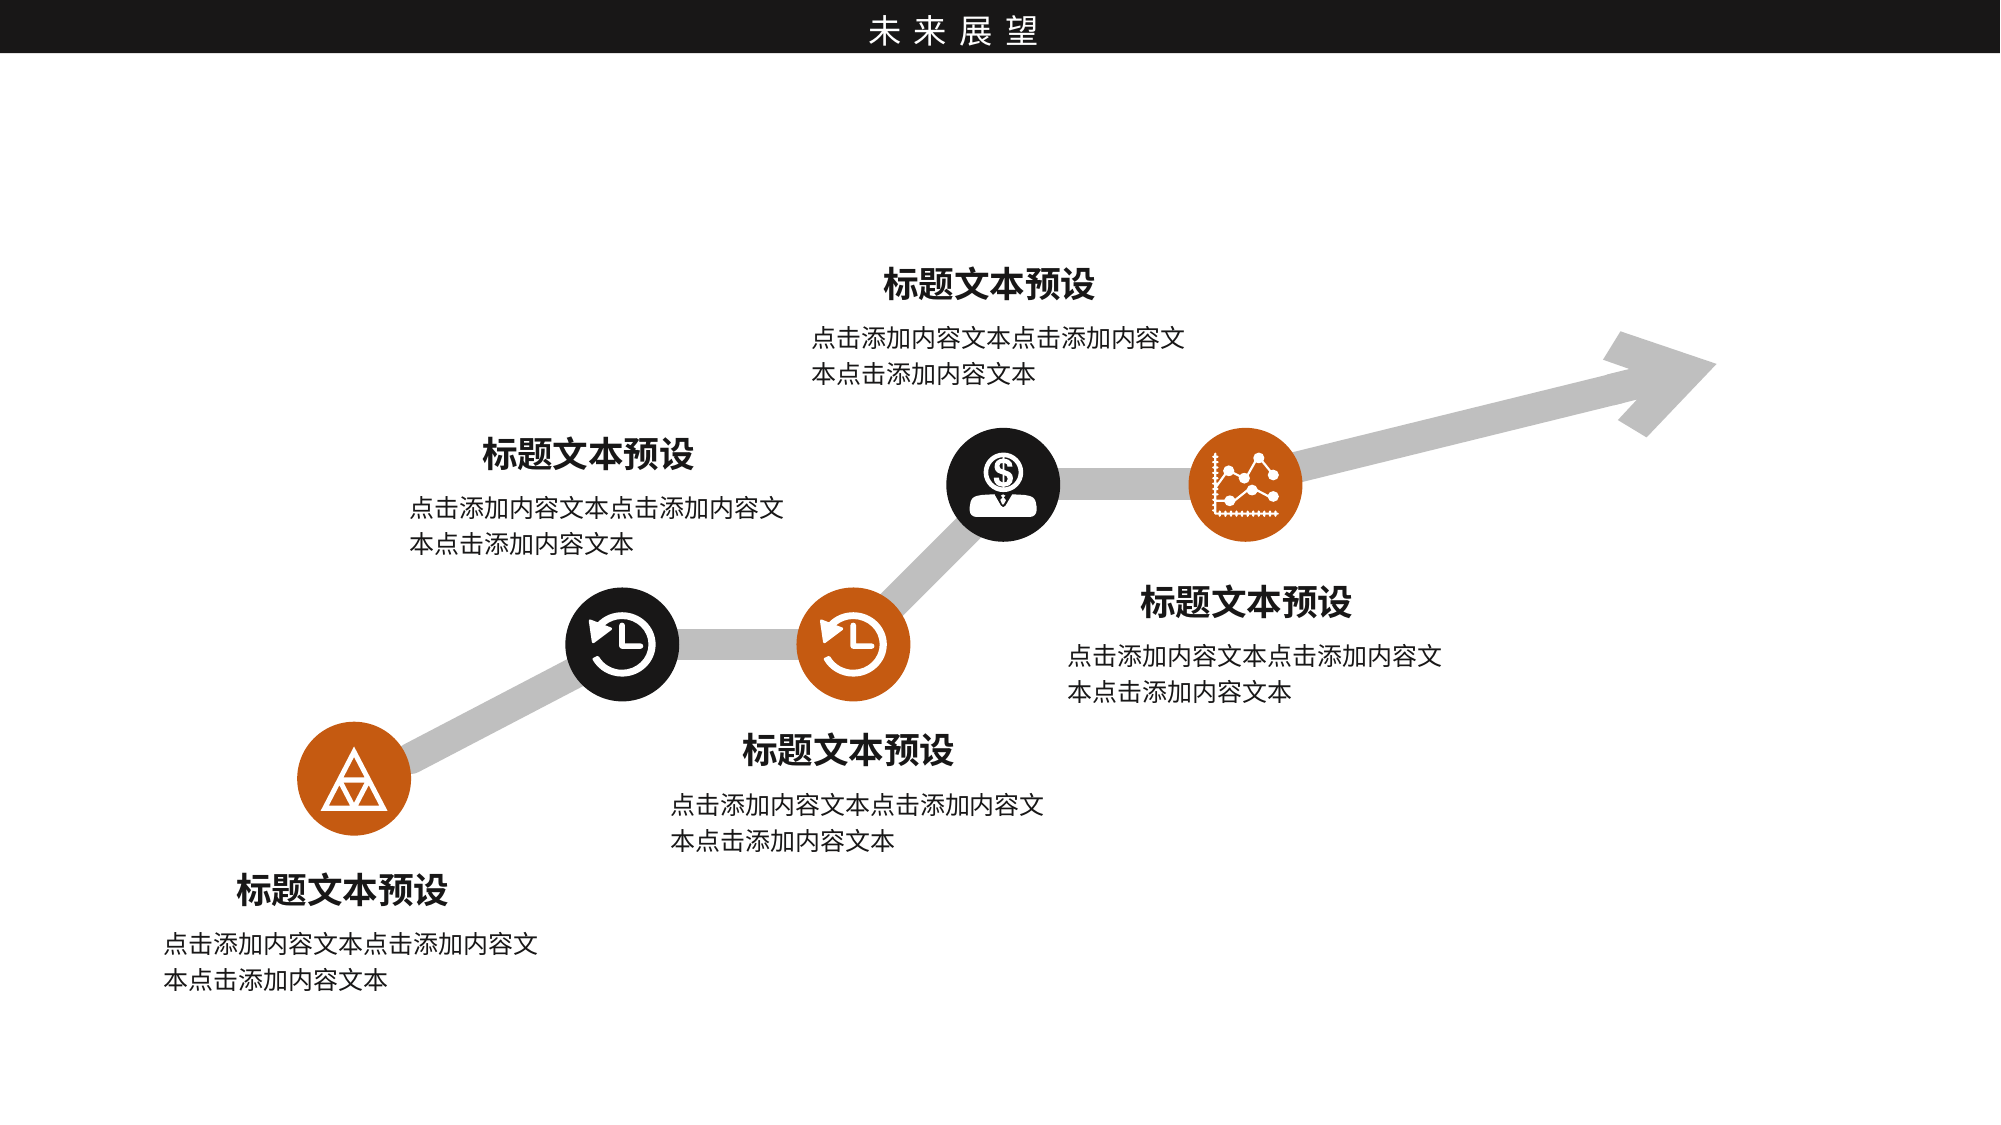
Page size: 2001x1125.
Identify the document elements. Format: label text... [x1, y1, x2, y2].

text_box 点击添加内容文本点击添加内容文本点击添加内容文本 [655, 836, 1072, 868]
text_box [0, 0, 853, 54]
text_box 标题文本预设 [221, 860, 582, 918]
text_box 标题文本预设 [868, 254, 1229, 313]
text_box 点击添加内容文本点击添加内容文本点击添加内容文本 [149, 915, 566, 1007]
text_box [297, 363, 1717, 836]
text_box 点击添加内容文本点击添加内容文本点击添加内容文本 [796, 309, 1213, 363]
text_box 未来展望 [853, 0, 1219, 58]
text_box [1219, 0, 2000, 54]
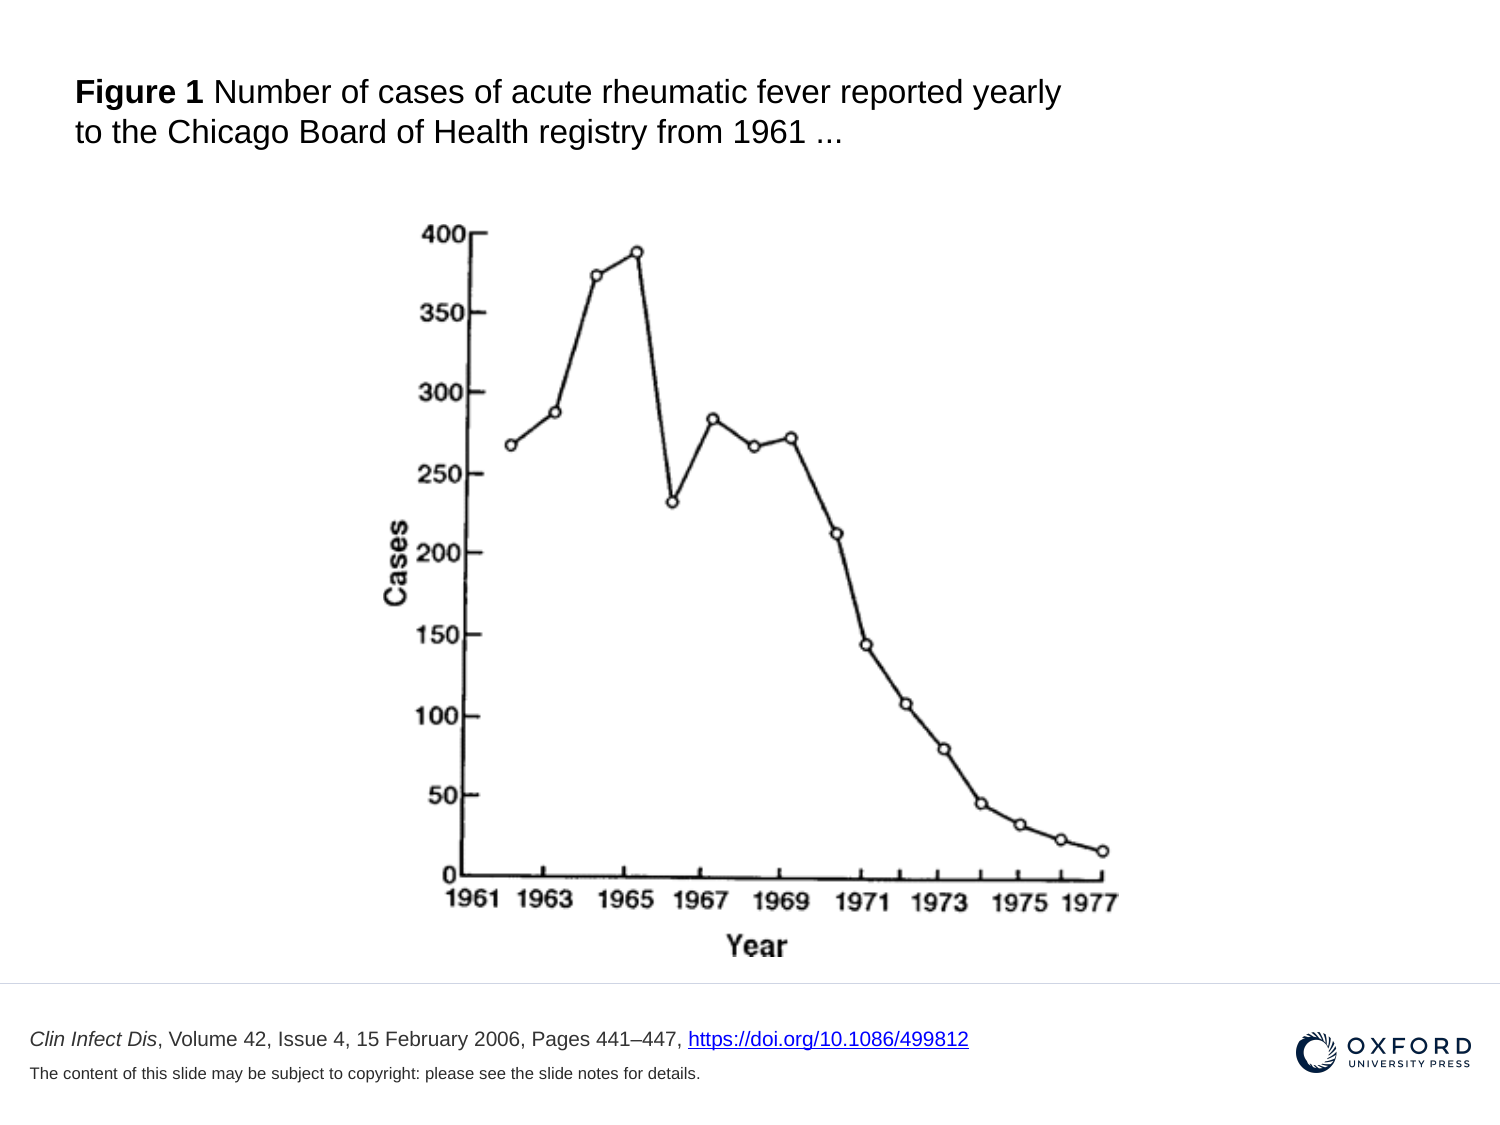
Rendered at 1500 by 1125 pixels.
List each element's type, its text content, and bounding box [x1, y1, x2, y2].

+++

- Your assignment: The records above should be reproduced exactly, with no pictures included.

- Exercise response:
Page size: 2001x1125.
Identify the document elements. Format: label text... [x1, y1, x2, y2].

text_box 点击添加内容文本点击添加内容文本点击添加内容文本 [655, 836, 1072, 868]
text_box [0, 0, 853, 54]
text_box 标题文本预设 [221, 860, 582, 918]
text_box 标题文本预设 [868, 254, 1229, 313]
text_box 点击添加内容文本点击添加内容文本点击添加内容文本 [149, 915, 566, 1007]
text_box [297, 363, 1717, 836]
text_box 点击添加内容文本点击添加内容文本点击添加内容文本 [796, 309, 1213, 363]
text_box 未来展望 [853, 0, 1219, 58]
text_box [1219, 0, 2000, 54]
Rendered at 1500 by 1125 pixels.
List each element's type, its text content, and bounding box [x1, y1, x2, y2].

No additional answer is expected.